Missouri Botanical Garden Open Conference Systems, TDWG 2016 ANNUAL CONFERENCE

Font Size: 
Clustering botanical collections data with a minimised set of features drawn from aggregated specimen data
Nicky Nicolson, Allan Tucker

Building: CTEC
Room: Auditorium
Date: 2016-12-07 04:00 PM – 04:15 PM
Last modified: 2016-10-15


[Current state of play] Numerous digitisation and data aggregation efforts are mobilising botanical specimen data. Although digitisation is not yet complete, it is likely that we now have a critical mass of data available from which we can determine patterns.

[Problem] We know that many duplicate specimens exist, shared between separate botanical collections: these are digitised and transcribed in different herbaria and are yet to be comprehensively linked. Parallel digitisation efforts mean that the transcription of label data also happens in parallel, this results in some critical data fields (such as collector name) being much too variable to be easily used to resolve duplicates. Although not explicitly managed, we have the concept of a collecting trip (a sequence of collections from a particular individual or team). This research aims to uncover this implicit trip data from the aggregated whole.

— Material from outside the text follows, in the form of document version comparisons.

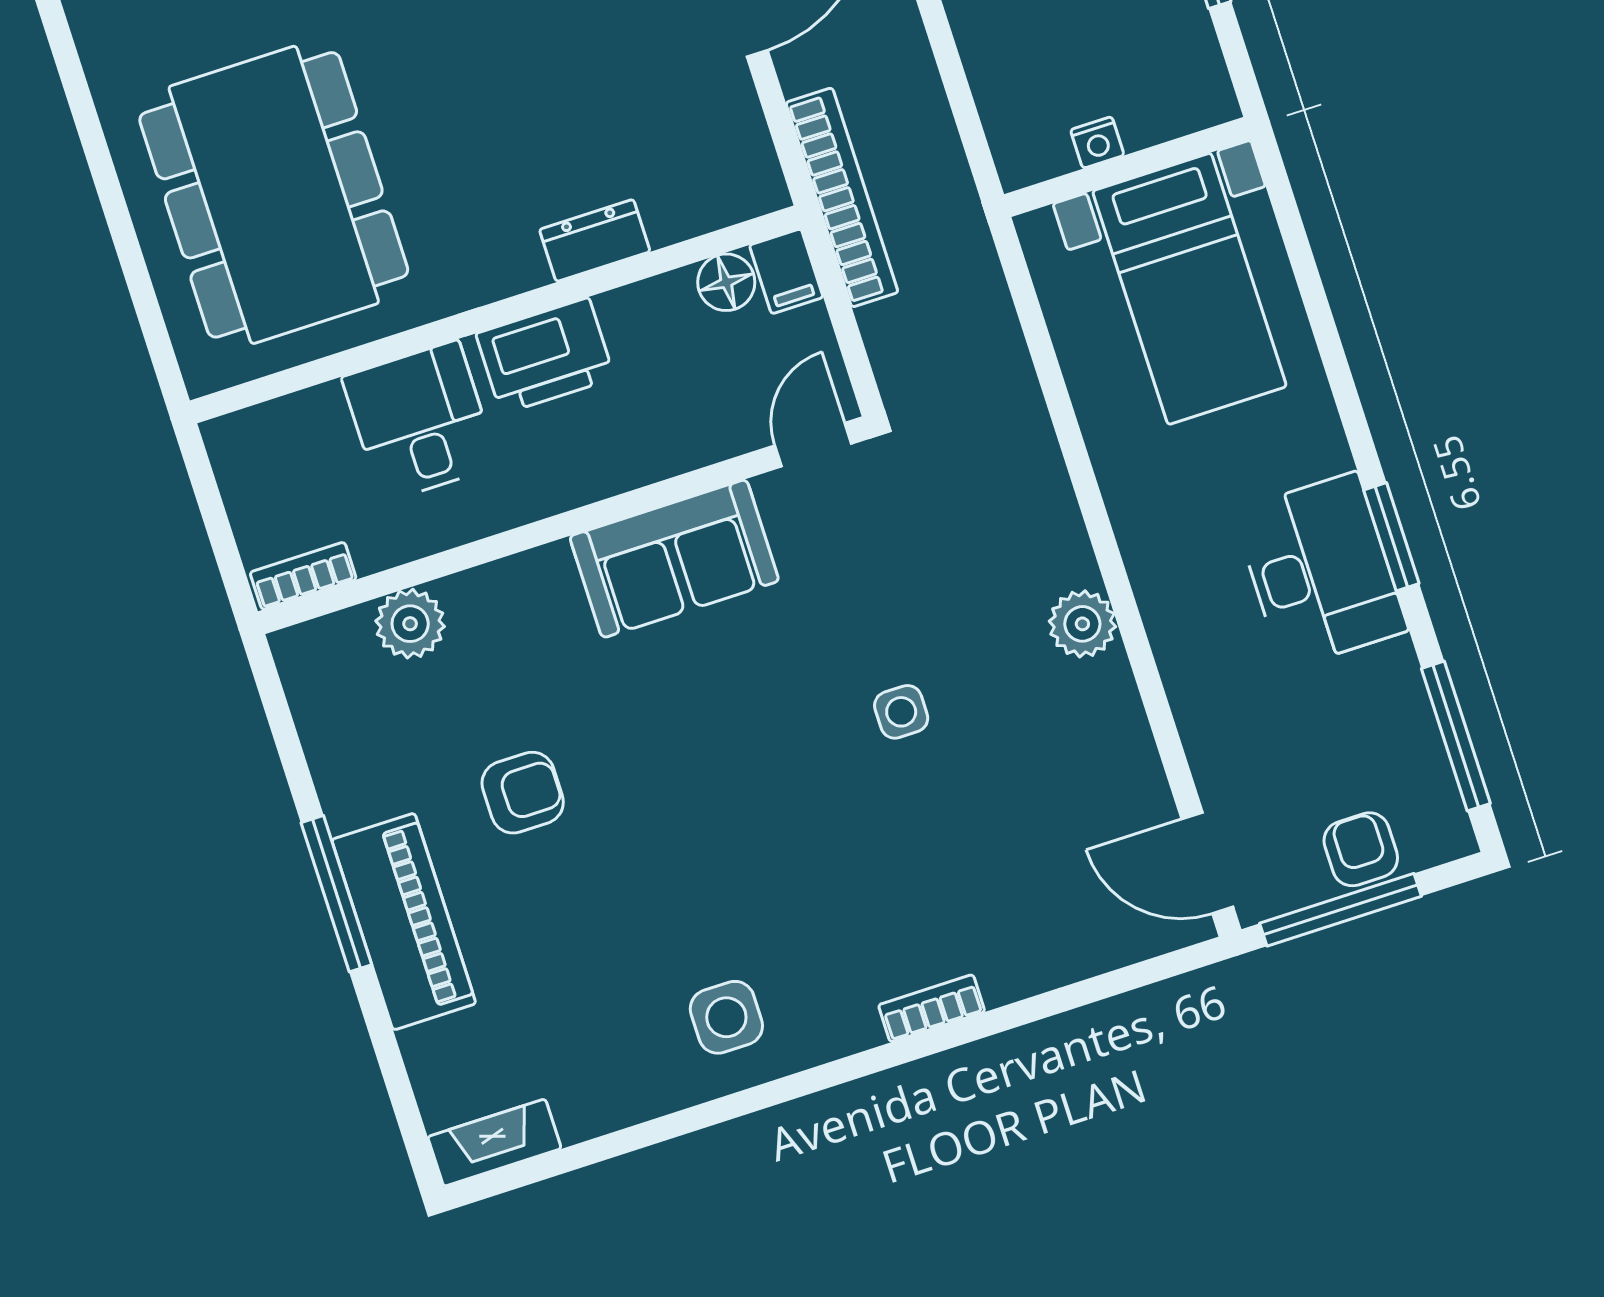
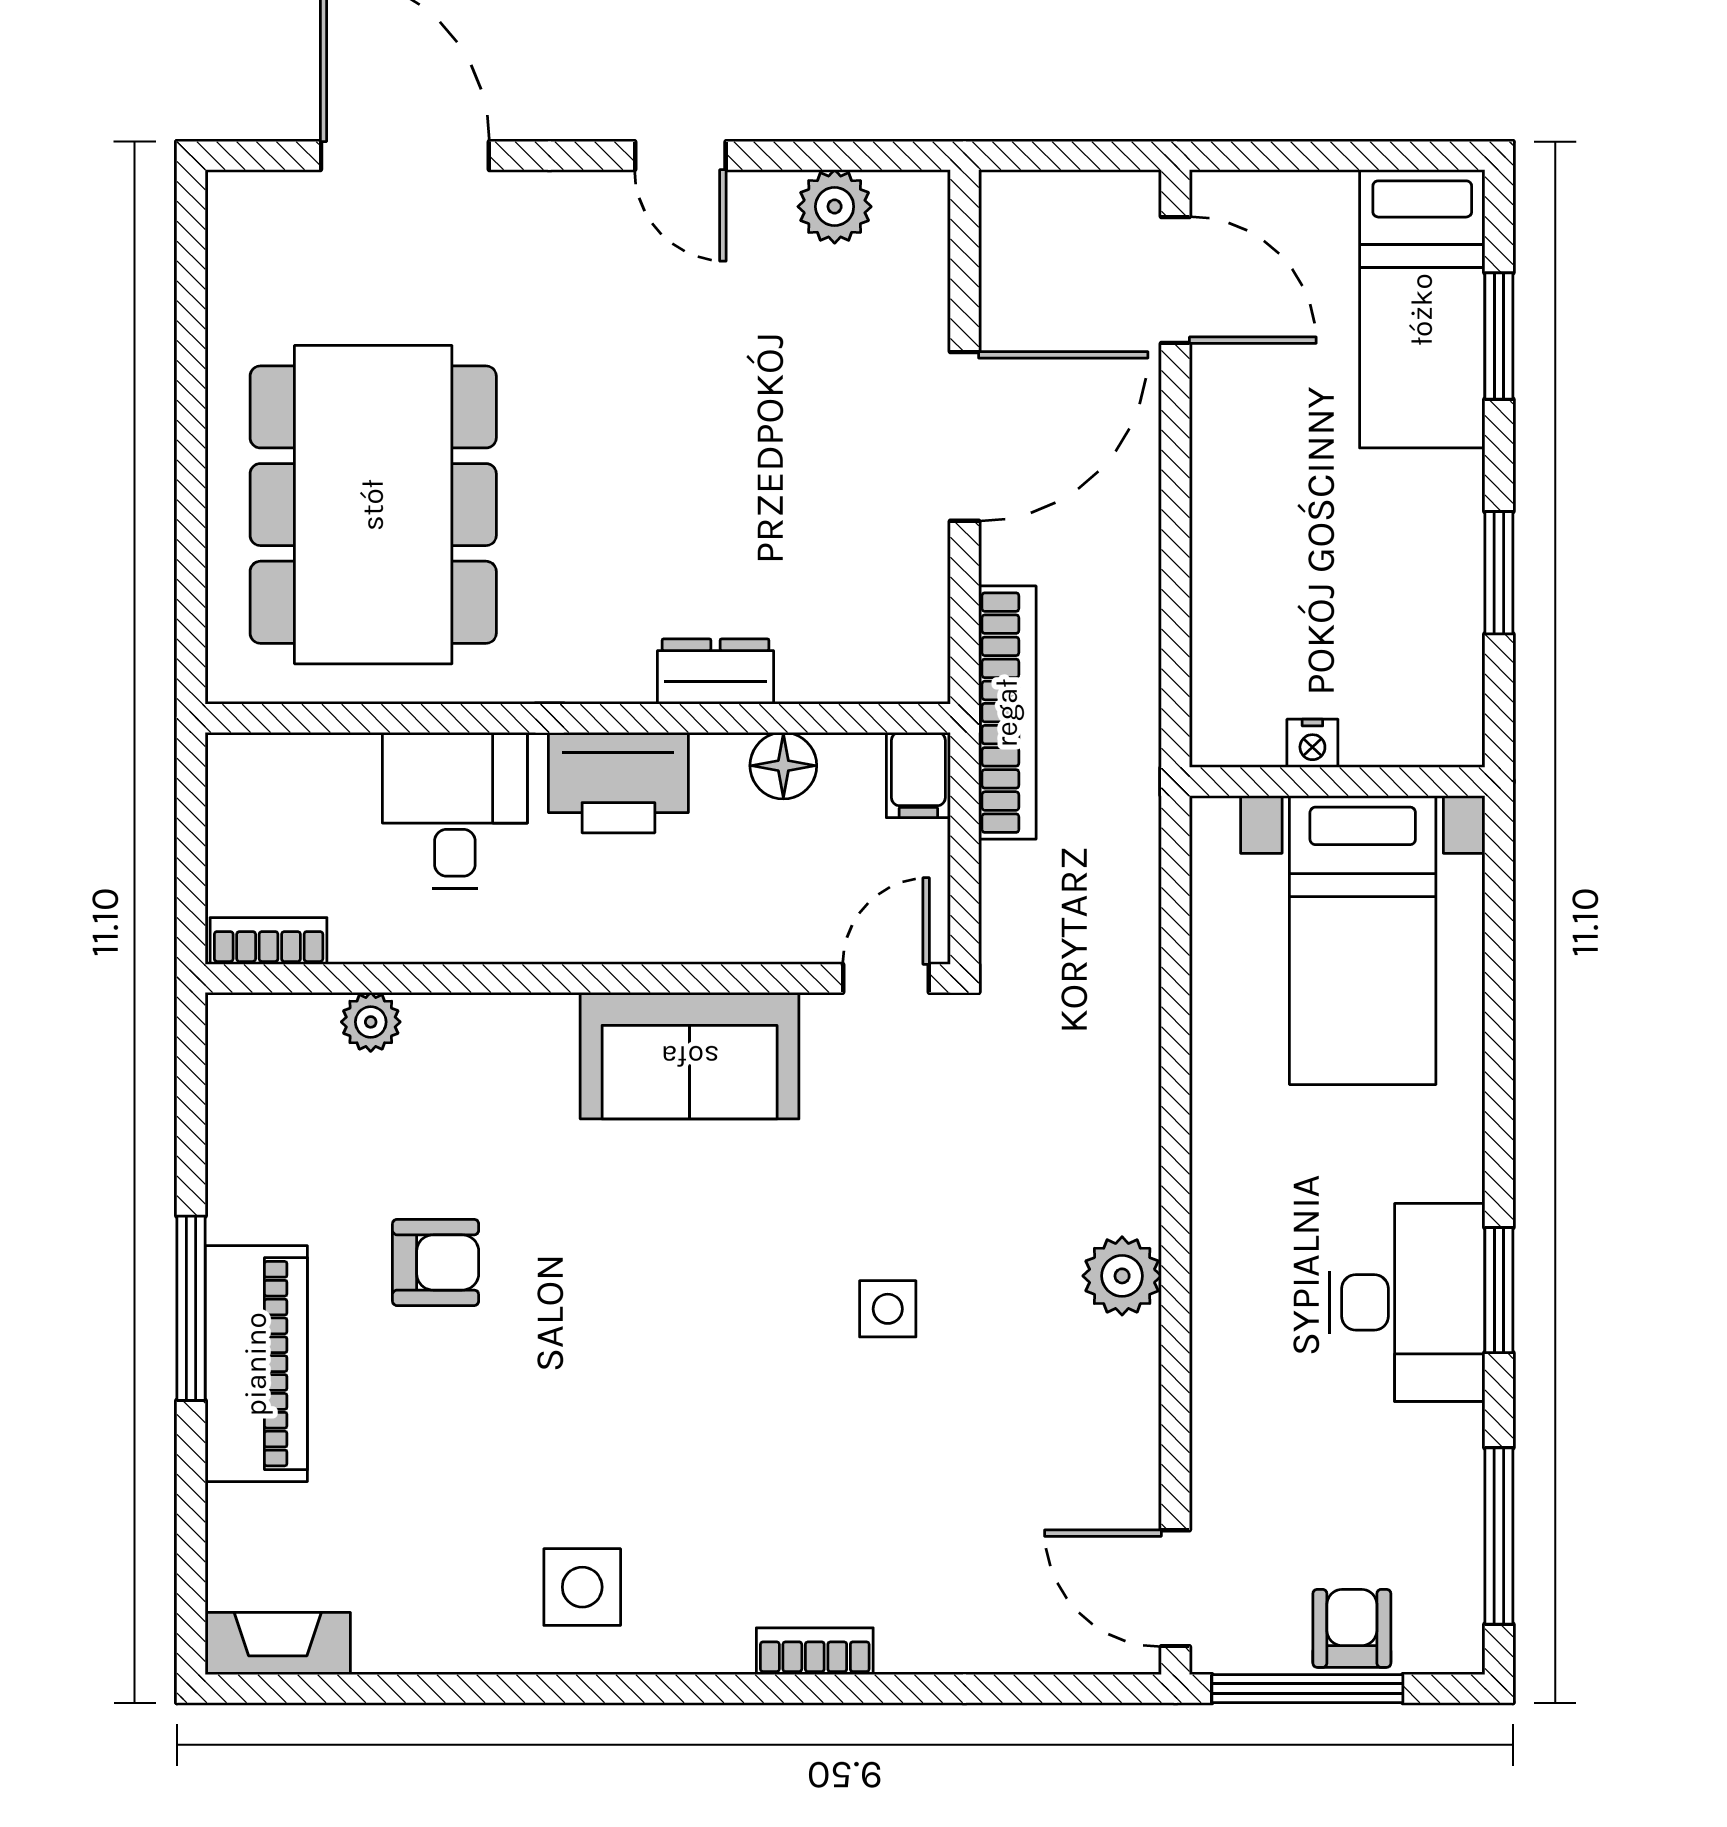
floor lamp: (726, 282) -> (783, 766), moved
plant: (410, 624) -> (371, 1022), width x0.73, depth x0.73

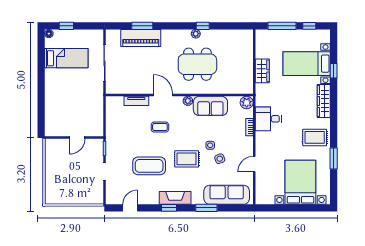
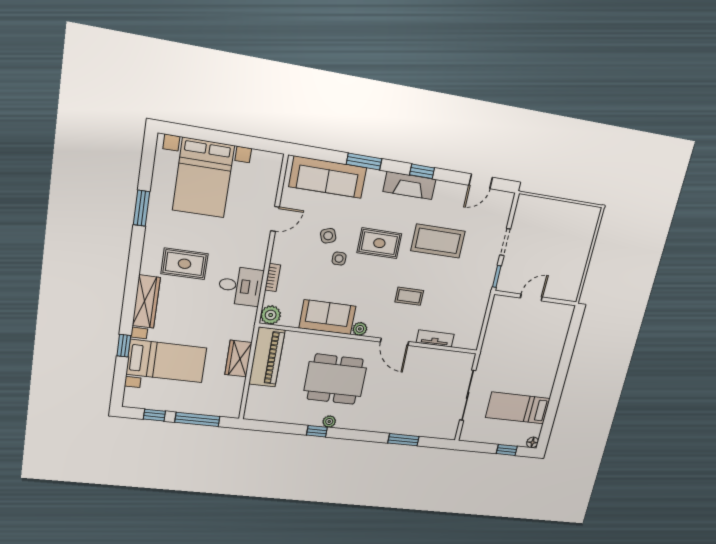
piano: (141, 38) -> (267, 357), moved, turned 90
rug: (315, 137) -> (185, 264), moved

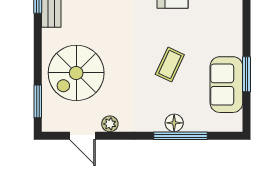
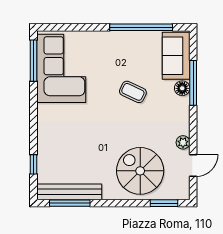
spiral stairs: (76, 73) -> (140, 171), turned 180
window: (246, 74) -> (141, 27), width x2.11
sofa: (226, 85) -> (176, 56), moved, turned 90

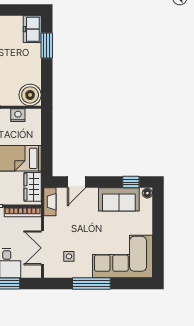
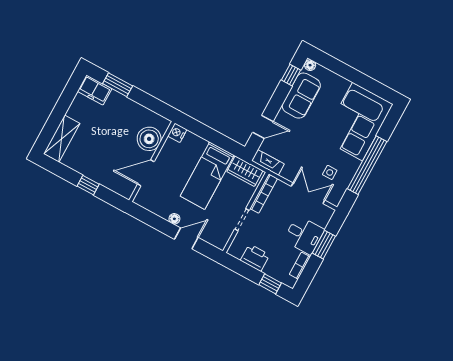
boiler: (30, 95) -> (149, 139), moved
nightstand: (18, 115) -> (177, 133), moved
door: (76, 182) -> (263, 127), hinge flipped
double door: (42, 248) -> (308, 193), swing flipped
window: (91, 284) -> (367, 165), width x1.46

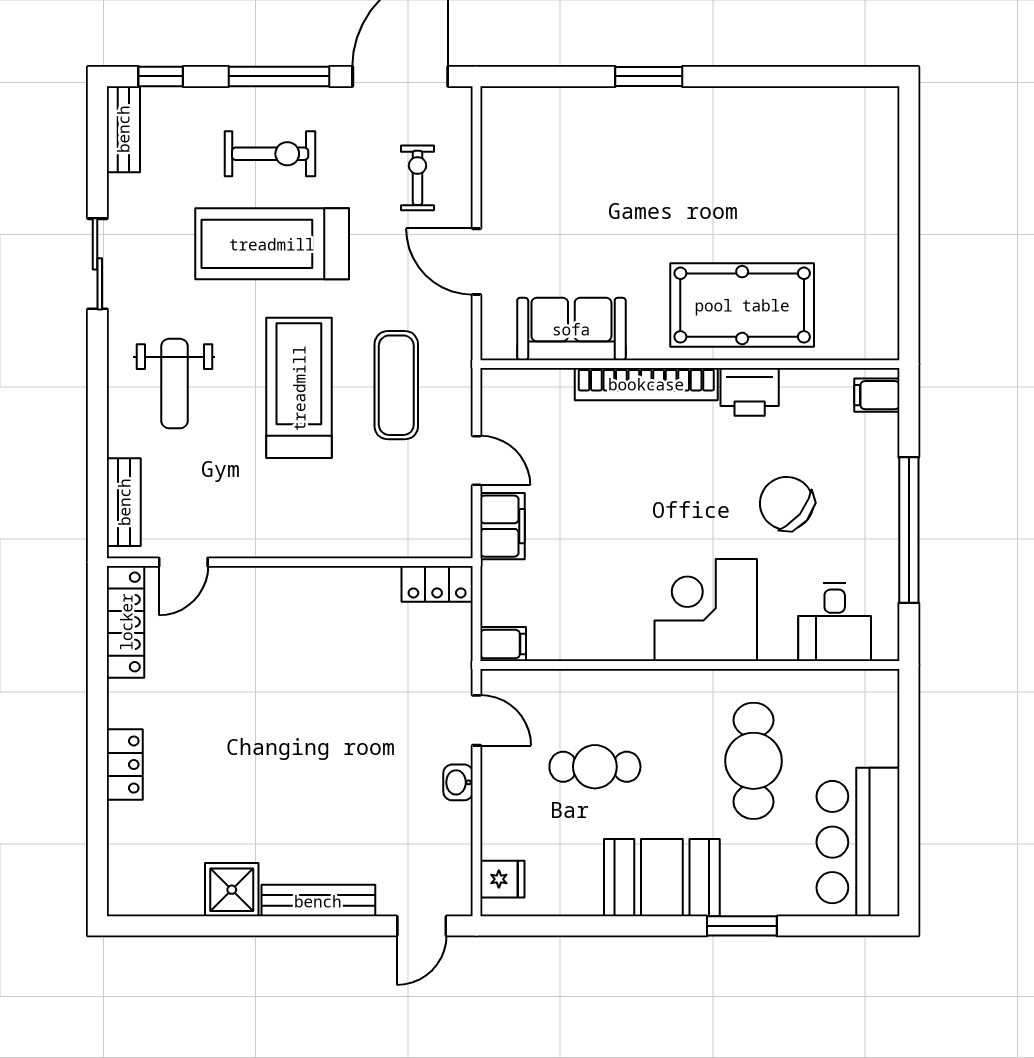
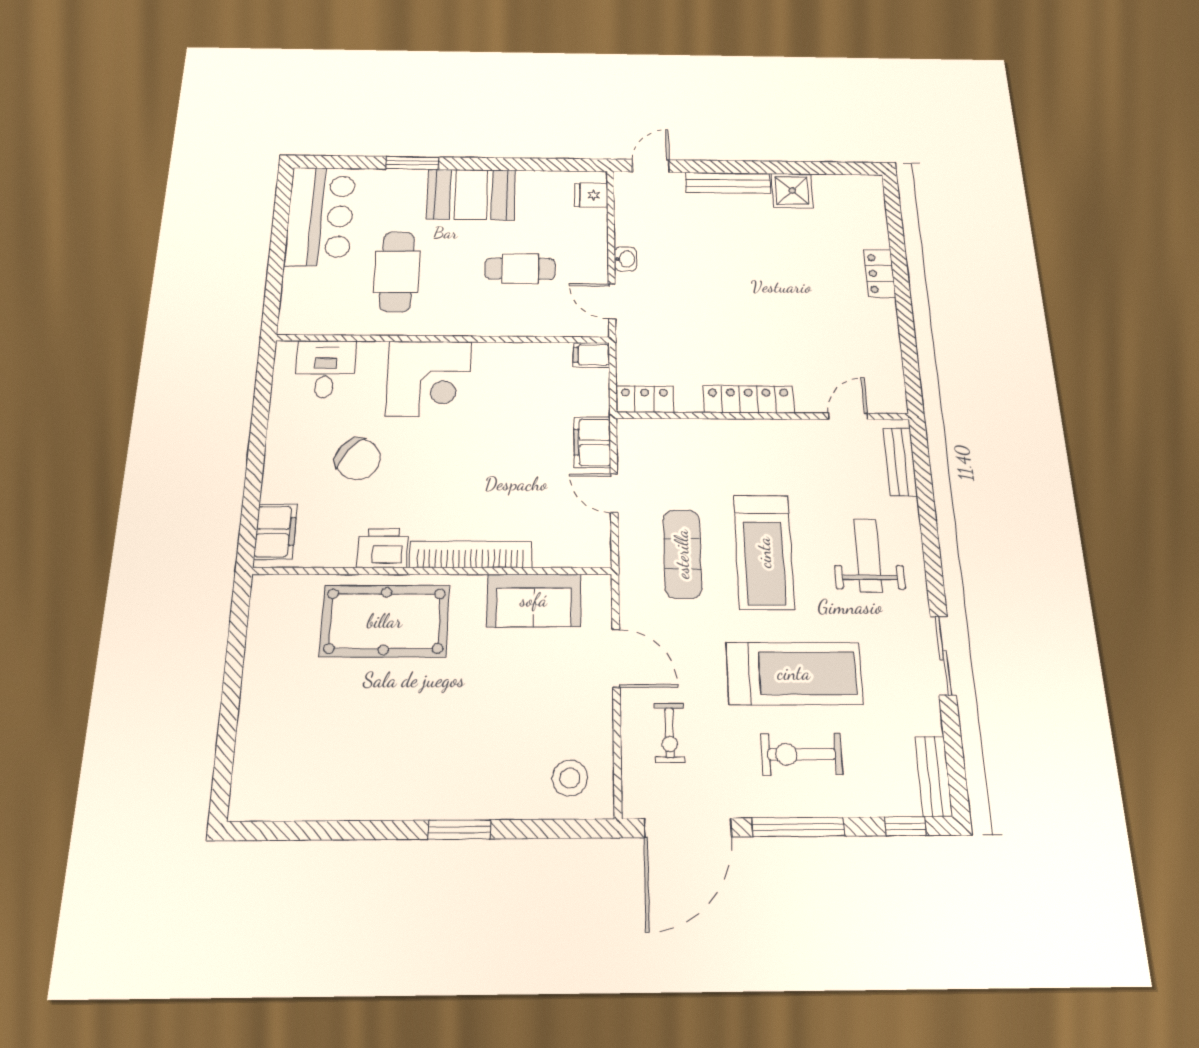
stool: (529, 130) -> (570, 778), added
filing cabinet: (877, 395) -> (275, 531), width x2.00
window: (909, 530) -> (258, 438), removed
locker: (126, 622) -> (749, 399), moved, turned 90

Once we have identified a collecting trip, we should be able to more easily resolve duplicates by cross linking on the trip identifier, along with the record number and date - i.e. avoiding the transcription variations that we often see in the collector field.

[Method and input data] This talk will show the output of a clustering analysis run in Python using the machine learning library scikit-learn. The data analysed were drawn from aggregated botanical specimen data accessed via the GBIF portal. Input to the analysis was optimised to use numeric features wherever possible (collection date and record number) along with minimal textual features extracted from the collector team.

[Results] The outputs of this clustering analysis will be used in a research context - to identify different kinds of collector trip – but also have immediate practical applications in data management: to identify duplicate specimens between herbaria, and to identify outliers and label transcription errors. Examples of each of these kinds of outliers will be shown. Numbers of geo-references which can be shared between institutions will also be included. Other applications of this clustering technique within problem domains relevant to biodiversity informatics (e.g. bibliographic reference management) will also be discussed.